Ted Policy is prediction is not executed since the policy_2_RulePolicy predicted policy_2_RulePolicy. How do I resolve this situation, I am unable to write a story, because everytime rule policy predicts fall back
2021-09-19 19:49:35 DEBUG rasa.core.policies.memoization - Current tracker state [{}, {'user': {'intent': 'route_map', 'entities': ('hotel_name',)}, 'prev_action': {'action_name': 'action_listen'}}]
2021-09-19 19:49:35 DEBUG rasa.core.policies.memoization - There is no memorised next action
2021-09-19 19:49:35 DEBUG rasa.core.policies.ted_policy - TED predicted 'action_get_direction' based on user intent.
2021-09-19 19:49:35 DEBUG rasa.core.policies.rule_policy - Current tracker state:
[state 1] user text: find me the direction to Festive Hotel | previous action name: action_listen
2021-09-19 19:49:35 DEBUG rasa.core.policies.rule_policy - There is no applicable rule.
2021-09-19 19:49:35 DEBUG rasa.core.policies.rule_policy - Current tracker state:
[state 1] user intent: route_map | user entities: ('hotel_name',) | previous action name: action_listen
2021-09-19 19:49:35 DEBUG rasa.core.policies.rule_policy - There is no applicable rule.
2021-09-19 19:49:35 DEBUG rasa.core.policies.ensemble - Made prediction using user intent.
2021-09-19 19:49:35 DEBUG rasa.core.policies.ensemble - Added `DefinePrevUserUtteredFeaturization(False)` event.
2021-09-19 19:49:35 DEBUG rasa.core.policies.ensemble - Predicted next action using policy_2_RulePolicy.

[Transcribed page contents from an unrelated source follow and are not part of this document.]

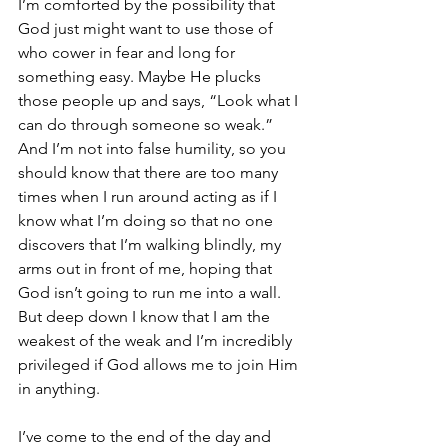
I’m comforted by the possibility that 
God just might want to use those of 
who cower in fear and long for 
something easy. Maybe He plucks 
those people up and says, “Look what I 
can do through someone so weak.” 
And I’m not into false humility, so you 
should know that there are too many 
times when I run around acting as if I 
know what I’m doing so that no one 
discovers that I’m walking blindly, my 
arms out in front of me, hoping that 
God isn’t going to run me into a wall. 
But deep down I know that I am the 
weakest of the weak and I’m incredibly 
privileged if God allows me to join Him 
in anything.
I’ve come to the end of the day and 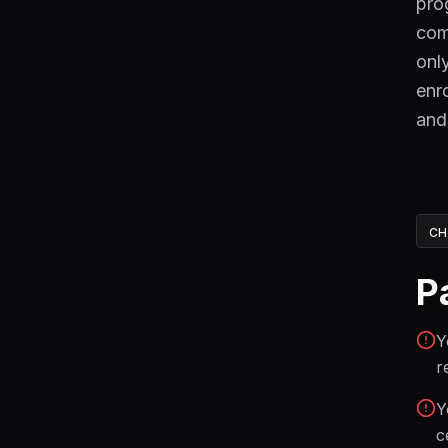
pro
com
onl
enr
and
CH
P
Y
r
Y
c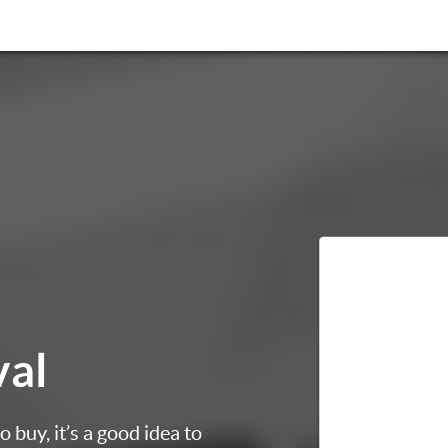
val
 buy, it’s a good idea to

2021-09-19 19:49:35 DEBUG rasa.core.processor - Predicted next action 'action_default_fallback' with confidence 0.40.
version: "2.0"
language: en_core_web_md
pipeline:
- name: WhitespaceTokenizer
- name: RegexFeaturizer
- name: LexicalSyntacticFeaturizer
- name: CountVectorsFeaturizer
- name: CountVectorsFeaturizer
analyzer: "char_wb"
min_ngram: 1
max_ngram: 4
- name: DIETClassifier
epochs: 100
- name: RegexEntityExtractor
- name: EntitySynonymMapper
- name: ResponseSelector
epochs: 100
retrieval_intent: faq
- name: ResponseSelector
epochs: 100
retrieval_intent: chitchat
- name: FallbackClassifier
threshold: 0.7
- name: DucklingEntityExtractor
url: http://duckling.rasa.com:8000
dimensions:
- amount-of-money
- time
- number
- phone-number
- duration
- name: SpacyNLP
model: "en_core_web_md"
case_sensitive: false
- name: "SpacyEntityExtractor"
# Note: It is not possible to use the SpacyTokenizer + SpacyFeaturizer in
# combination with the WhitespaceTokenizer, and as a result the
# PERSON extraction by Spacy is not very robust.
# Because of this, the nlu training data is annotated as well, and the
# DIETClassifier will also extract PERSON entities .
dimensions: ["PERSON"]
policies:
- name: AugmentedMemoizationPolicy
- name: TEDPolicy
epochs: 40
- name: RulePolicy
core_fallback_threshold: 0.4
core_fallback_action_name: "action_default_fallback"
enable_fallback_prediction: True
moved TEDPolicy and AugmentedMemoizationPolicy from above to beneath Rule policy and increased the TEDPolicy Epoch to 100. Everything is working fine now, If someone could post a logical explanation, it would have been better.
@athulvingt Right! You are not using? Just checking.
- name: TEDPolicy
max_history: 5
@athulvingt Its only a matter of priority some time Policies and more the Epochs better will be the result and even some times examples also play a vital role. If you change the value of epochs again, it can again throw you an error. Do check that also
max_history : This parameter controls how much dialogue history the model looks at to decide which action to take next . Default max_history for this policy is None , which means that the complete dialogue history since session restart is taken into account.
If you want to limit the model to only see a certain number of previous dialogue turns, you can set max_history to a finite value. Please note that you should pick max_history carefully, so that the model has enough previous dialogue turns to create a correct prediction.
@athulvingt I’d encourage to use under RulePolicy Policies but as I said it depends much on priority and also recommended under that policy by rasa team.